__Supplied information__:

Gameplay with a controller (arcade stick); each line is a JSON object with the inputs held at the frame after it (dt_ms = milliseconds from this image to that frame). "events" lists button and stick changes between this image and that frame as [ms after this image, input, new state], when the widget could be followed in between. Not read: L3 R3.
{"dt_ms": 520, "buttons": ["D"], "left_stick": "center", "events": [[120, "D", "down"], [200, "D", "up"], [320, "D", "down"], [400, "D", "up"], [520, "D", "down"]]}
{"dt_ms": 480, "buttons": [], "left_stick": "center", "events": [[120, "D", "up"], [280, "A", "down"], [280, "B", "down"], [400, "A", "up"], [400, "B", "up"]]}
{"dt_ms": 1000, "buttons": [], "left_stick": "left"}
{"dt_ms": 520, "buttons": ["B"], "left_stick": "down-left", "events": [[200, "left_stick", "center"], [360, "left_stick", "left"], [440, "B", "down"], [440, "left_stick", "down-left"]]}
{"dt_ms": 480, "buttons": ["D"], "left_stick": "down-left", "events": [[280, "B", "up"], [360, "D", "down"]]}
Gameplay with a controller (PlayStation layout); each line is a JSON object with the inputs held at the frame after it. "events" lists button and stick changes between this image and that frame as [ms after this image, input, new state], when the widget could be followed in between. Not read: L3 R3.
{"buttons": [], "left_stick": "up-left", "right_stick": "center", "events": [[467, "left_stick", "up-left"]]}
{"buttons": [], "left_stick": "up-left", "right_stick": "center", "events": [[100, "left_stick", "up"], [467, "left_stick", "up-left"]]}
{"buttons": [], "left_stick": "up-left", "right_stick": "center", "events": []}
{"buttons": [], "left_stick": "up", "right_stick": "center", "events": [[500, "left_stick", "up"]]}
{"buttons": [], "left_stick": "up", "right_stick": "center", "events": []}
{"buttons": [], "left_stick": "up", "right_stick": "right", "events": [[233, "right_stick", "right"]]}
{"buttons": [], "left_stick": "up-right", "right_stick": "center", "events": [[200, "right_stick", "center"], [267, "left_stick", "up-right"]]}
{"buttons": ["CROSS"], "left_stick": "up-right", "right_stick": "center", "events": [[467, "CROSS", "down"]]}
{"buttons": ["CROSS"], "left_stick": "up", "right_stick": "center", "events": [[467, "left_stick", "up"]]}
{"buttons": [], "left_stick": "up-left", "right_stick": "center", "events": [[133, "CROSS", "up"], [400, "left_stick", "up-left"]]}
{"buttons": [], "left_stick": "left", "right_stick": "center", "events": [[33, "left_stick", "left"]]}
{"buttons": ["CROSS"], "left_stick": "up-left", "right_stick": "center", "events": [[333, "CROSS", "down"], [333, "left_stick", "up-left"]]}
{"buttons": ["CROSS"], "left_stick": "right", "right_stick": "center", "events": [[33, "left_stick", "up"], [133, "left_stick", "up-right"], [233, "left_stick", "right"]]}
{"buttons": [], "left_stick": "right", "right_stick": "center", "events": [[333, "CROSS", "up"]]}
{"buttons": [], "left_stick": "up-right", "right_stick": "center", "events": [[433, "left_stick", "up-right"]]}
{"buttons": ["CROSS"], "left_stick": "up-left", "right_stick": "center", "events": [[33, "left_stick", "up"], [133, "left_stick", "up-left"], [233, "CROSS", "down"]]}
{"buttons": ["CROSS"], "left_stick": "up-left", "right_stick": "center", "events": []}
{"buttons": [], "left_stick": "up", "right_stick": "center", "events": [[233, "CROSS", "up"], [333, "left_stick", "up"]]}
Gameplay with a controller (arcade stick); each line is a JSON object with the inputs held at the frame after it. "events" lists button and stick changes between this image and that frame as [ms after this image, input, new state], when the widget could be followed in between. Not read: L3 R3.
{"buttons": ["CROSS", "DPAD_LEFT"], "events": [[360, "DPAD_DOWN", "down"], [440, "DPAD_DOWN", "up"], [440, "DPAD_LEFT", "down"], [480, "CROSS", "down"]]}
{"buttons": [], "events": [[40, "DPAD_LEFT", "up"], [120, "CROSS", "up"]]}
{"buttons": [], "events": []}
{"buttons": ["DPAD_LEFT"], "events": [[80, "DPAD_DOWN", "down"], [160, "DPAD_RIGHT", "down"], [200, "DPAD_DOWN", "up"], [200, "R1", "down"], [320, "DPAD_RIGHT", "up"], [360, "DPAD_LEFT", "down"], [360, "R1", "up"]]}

__Directions__: Lines holding the word "that" are the answer; copy every one from the records above.

__Written response__:
Gameplay with a controller (arcade stick); each line is a JSON object with the inputs held at the frame after it (dt_ms = milliseconds from this image to that frame). "events" lists button and stick changes between this image and that frame as [ms after this image, input, new state], when the widget could be followed in between. Not read: L3 R3.
Gameplay with a controller (PlayStation layout); each line is a JSON object with the inputs held at the frame after it. "events" lists button and stick changes between this image and that frame as [ms after this image, input, new state], when the widget could be followed in between. Not read: L3 R3.
Gameplay with a controller (arcade stick); each line is a JSON object with the inputs held at the frame after it. "events" lists button and stick changes between this image and that frame as [ms after this image, input, new state], when the widget could be followed in between. Not read: L3 R3.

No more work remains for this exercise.